= Beginning of Section =
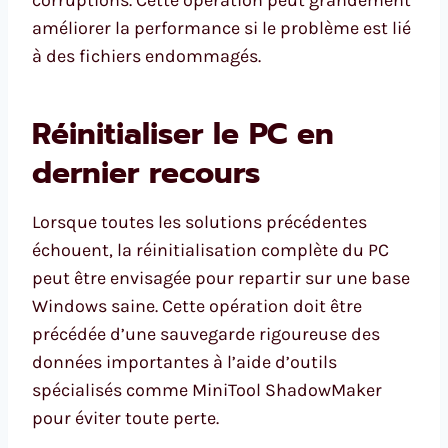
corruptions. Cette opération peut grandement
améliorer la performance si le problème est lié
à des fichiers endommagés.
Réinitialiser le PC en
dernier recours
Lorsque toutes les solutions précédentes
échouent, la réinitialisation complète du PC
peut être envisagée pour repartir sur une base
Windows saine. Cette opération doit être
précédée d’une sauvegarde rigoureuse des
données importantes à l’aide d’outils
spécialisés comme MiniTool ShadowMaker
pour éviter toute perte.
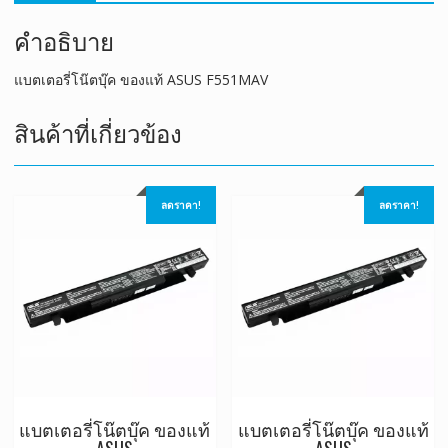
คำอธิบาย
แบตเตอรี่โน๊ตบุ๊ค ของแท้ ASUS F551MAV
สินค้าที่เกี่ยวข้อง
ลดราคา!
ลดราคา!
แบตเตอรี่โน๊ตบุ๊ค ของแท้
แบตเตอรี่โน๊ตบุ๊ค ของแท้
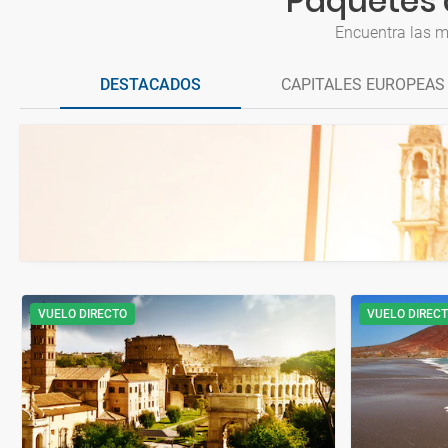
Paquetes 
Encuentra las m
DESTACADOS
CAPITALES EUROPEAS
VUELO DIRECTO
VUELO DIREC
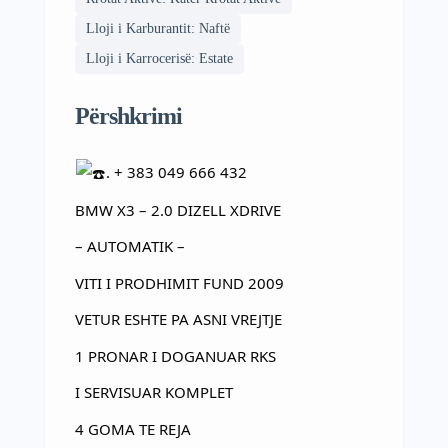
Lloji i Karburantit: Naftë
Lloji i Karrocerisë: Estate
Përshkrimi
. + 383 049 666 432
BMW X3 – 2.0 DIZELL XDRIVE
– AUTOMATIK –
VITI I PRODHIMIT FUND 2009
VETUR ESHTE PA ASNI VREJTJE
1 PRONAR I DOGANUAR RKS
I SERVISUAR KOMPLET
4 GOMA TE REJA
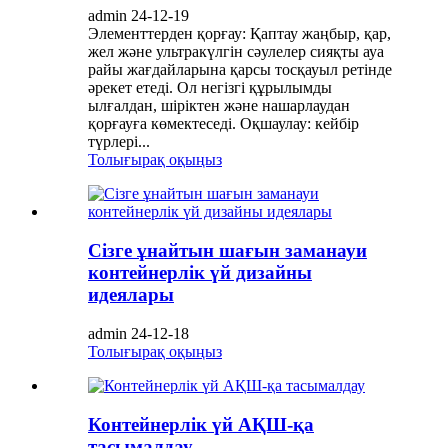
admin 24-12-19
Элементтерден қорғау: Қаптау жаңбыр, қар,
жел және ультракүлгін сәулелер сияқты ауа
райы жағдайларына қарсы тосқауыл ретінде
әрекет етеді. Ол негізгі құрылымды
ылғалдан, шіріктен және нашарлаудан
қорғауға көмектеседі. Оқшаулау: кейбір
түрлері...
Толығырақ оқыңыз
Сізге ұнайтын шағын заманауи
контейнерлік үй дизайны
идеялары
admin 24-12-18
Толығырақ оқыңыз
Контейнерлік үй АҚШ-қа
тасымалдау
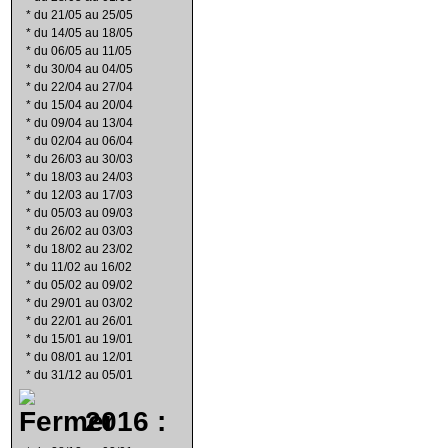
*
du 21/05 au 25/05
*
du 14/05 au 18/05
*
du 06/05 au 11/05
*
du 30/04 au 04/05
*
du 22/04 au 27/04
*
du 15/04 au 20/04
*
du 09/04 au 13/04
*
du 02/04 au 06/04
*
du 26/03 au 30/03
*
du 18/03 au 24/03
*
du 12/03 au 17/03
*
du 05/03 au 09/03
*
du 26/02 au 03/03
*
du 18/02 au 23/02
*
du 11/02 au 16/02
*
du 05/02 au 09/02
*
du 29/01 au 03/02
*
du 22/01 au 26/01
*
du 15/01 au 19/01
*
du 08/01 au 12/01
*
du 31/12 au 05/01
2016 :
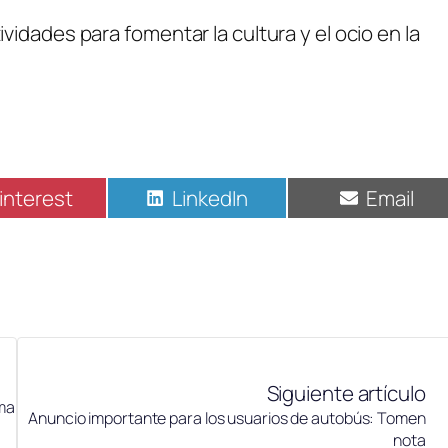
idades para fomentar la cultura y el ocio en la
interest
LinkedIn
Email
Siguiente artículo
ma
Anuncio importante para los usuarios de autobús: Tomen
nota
= End of Section =
__EXERCISE DIRECTIONS__
Copy out every line from the data above in which the word "peut" occurs.

__OUTPUT OF THE EXERCISE__
corruptions. Cette opération peut grandement
peut être envisagée pour repartir sur une base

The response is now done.